» **Given instruction**:
Copy every line of the data below word for word, leaving out the pictures.

[Saved data entries]
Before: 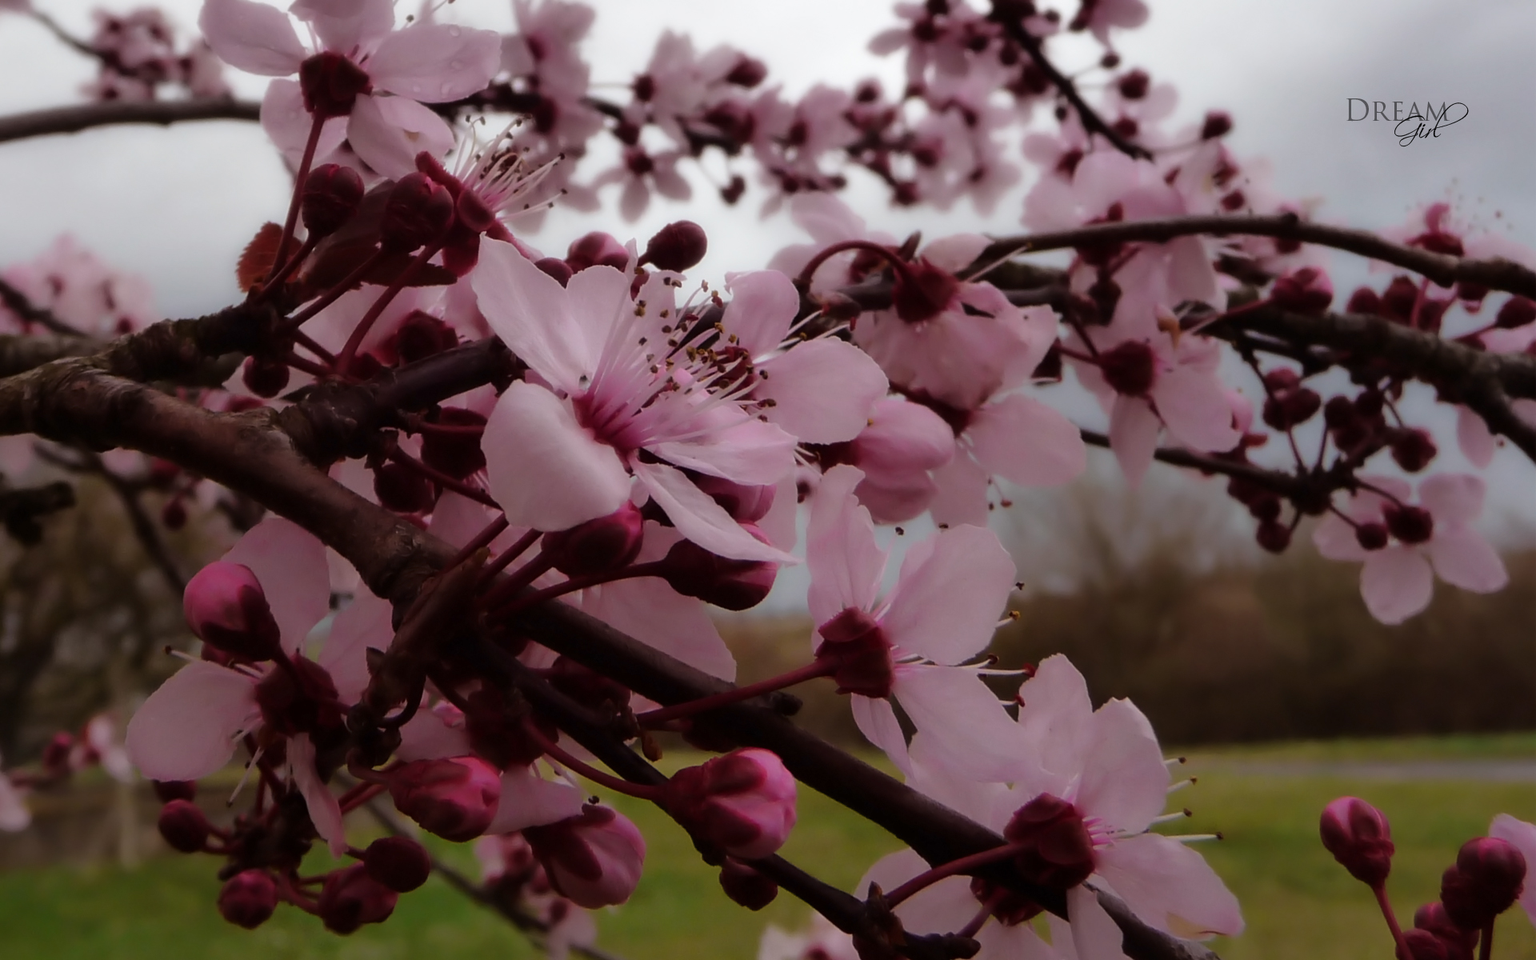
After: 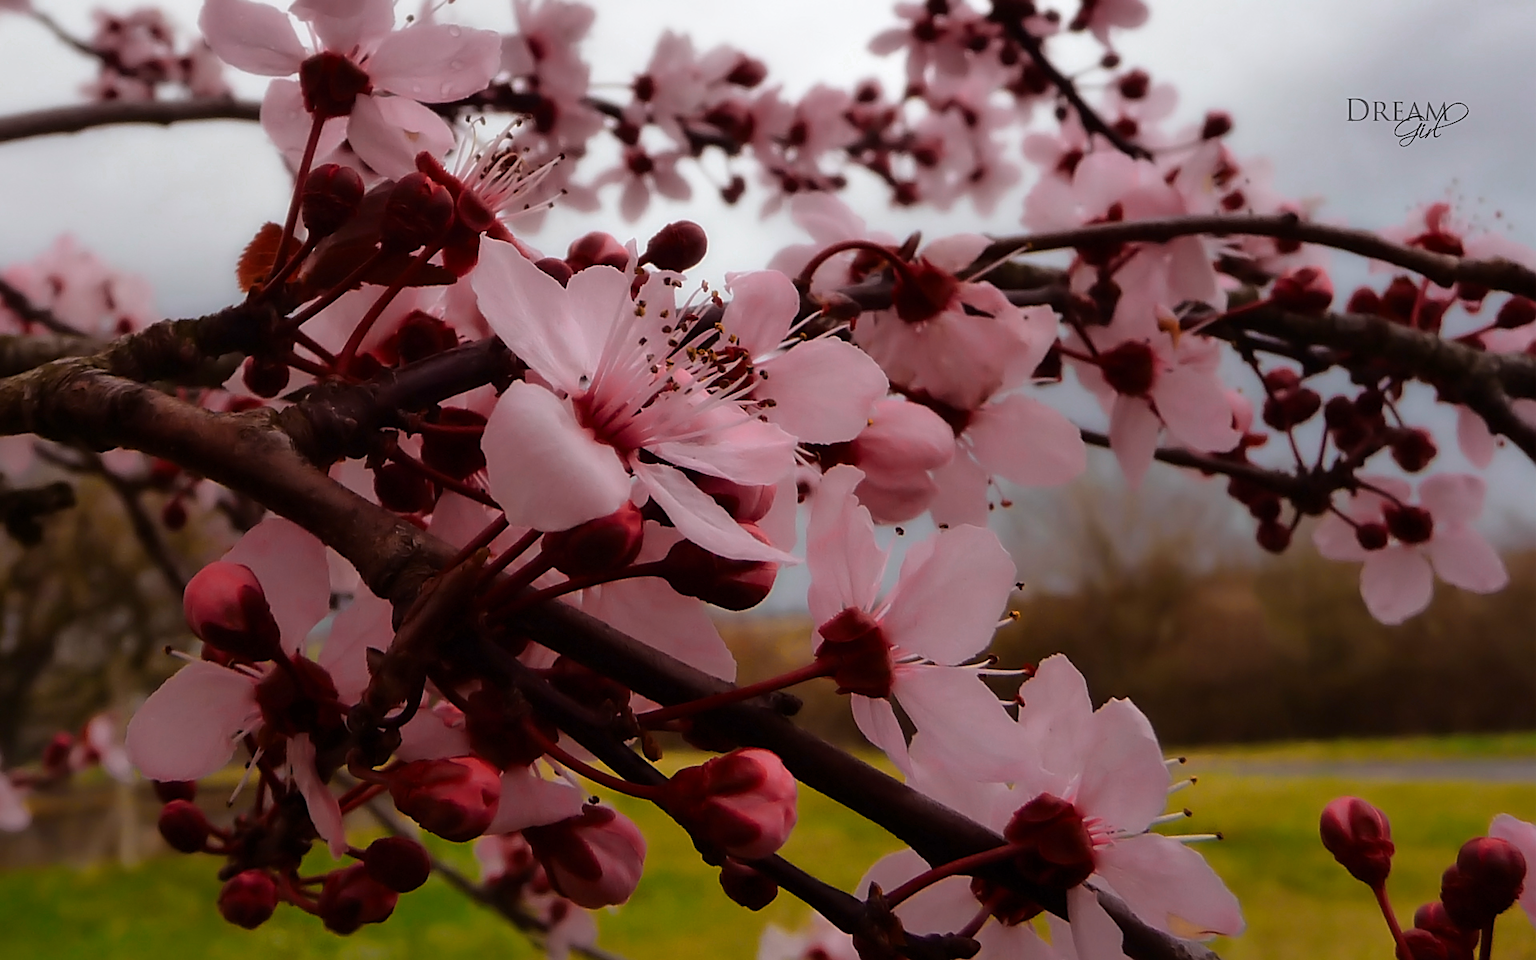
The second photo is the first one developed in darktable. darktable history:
sharpen: on, module defaults
color zones: curves: ch0 [(0.018, 0.548) (0.224, 0.64) (0.425, 0.447) (0.675, 0.575) (0.732, 0.579)]; ch1 [(0.066, 0.487) (0.25, 0.5) (0.404, 0.43) (0.75, 0.421) (0.956, 0.421)]; ch2 [(0.044, 0.561) (0.215, 0.465) (0.399, 0.544) (0.465, 0.548) (0.614, 0.447) (0.724, 0.43) (0.882, 0.623) (0.956, 0.632)]
color balance rgb: linear chroma grading › global chroma 15%, perceptual saturation grading › global saturation 30%
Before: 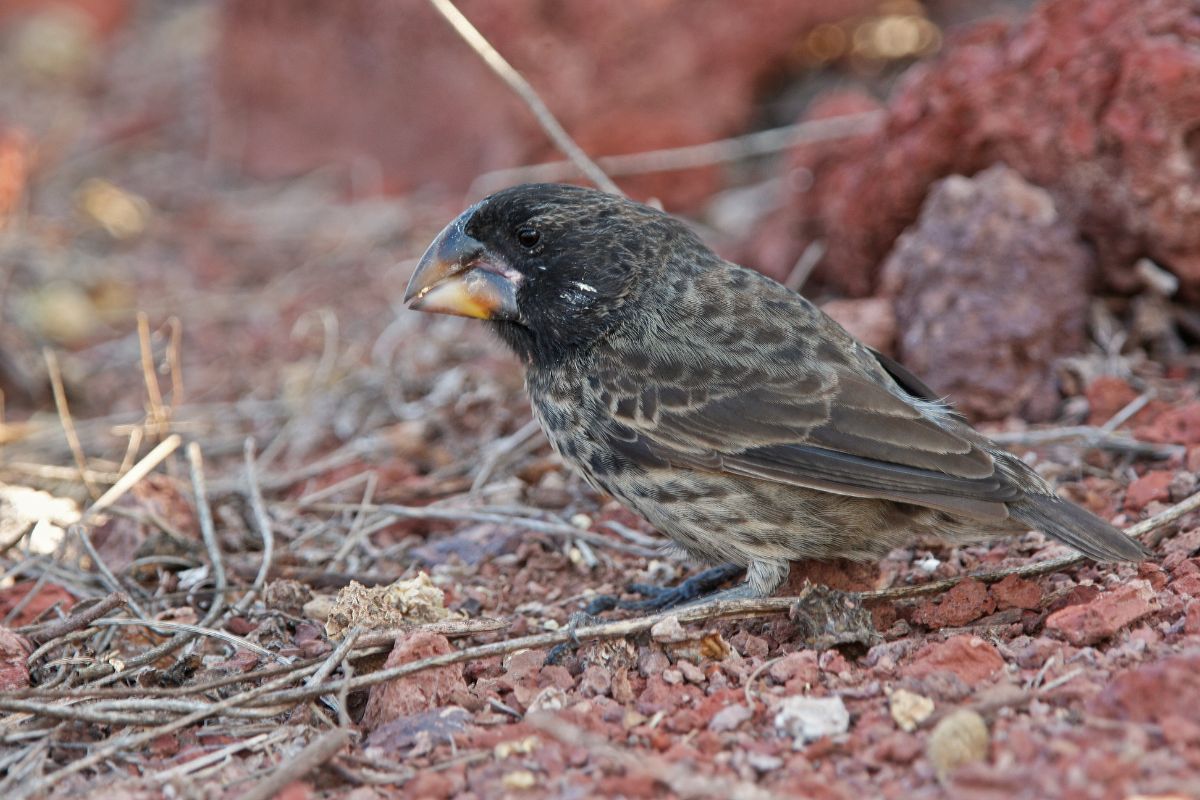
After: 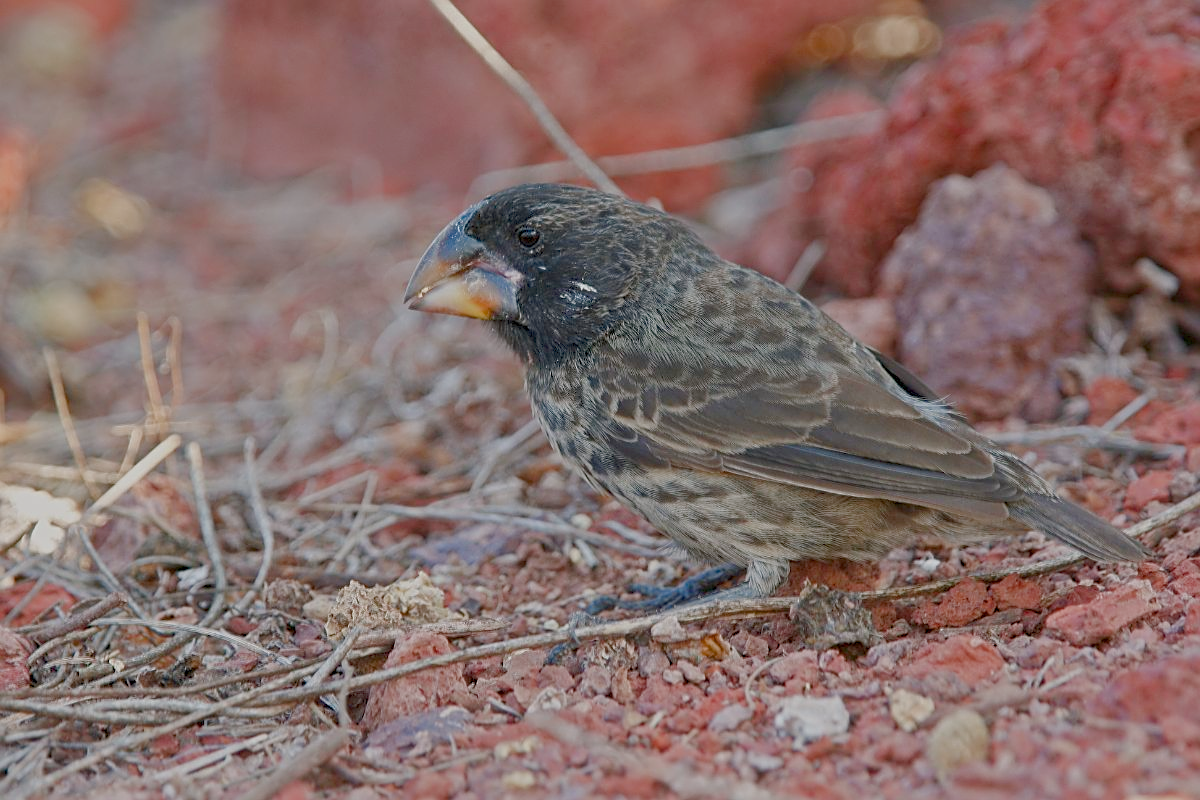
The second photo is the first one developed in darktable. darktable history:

» **Problem solution**:
Before: 
After: 
The second photo is the first one developed in darktable. darktable history:
sharpen: on, module defaults
color zones: curves: ch0 [(0.018, 0.548) (0.224, 0.64) (0.425, 0.447) (0.675, 0.575) (0.732, 0.579)]; ch1 [(0.066, 0.487) (0.25, 0.5) (0.404, 0.43) (0.75, 0.421) (0.956, 0.421)]; ch2 [(0.044, 0.561) (0.215, 0.465) (0.399, 0.544) (0.465, 0.548) (0.614, 0.447) (0.724, 0.43) (0.882, 0.623) (0.956, 0.632)]
color balance rgb: linear chroma grading › global chroma 15%, perceptual saturation grading › global saturation 30%
Before: 
After: 
The second photo is the first one developed in darktable. darktable history:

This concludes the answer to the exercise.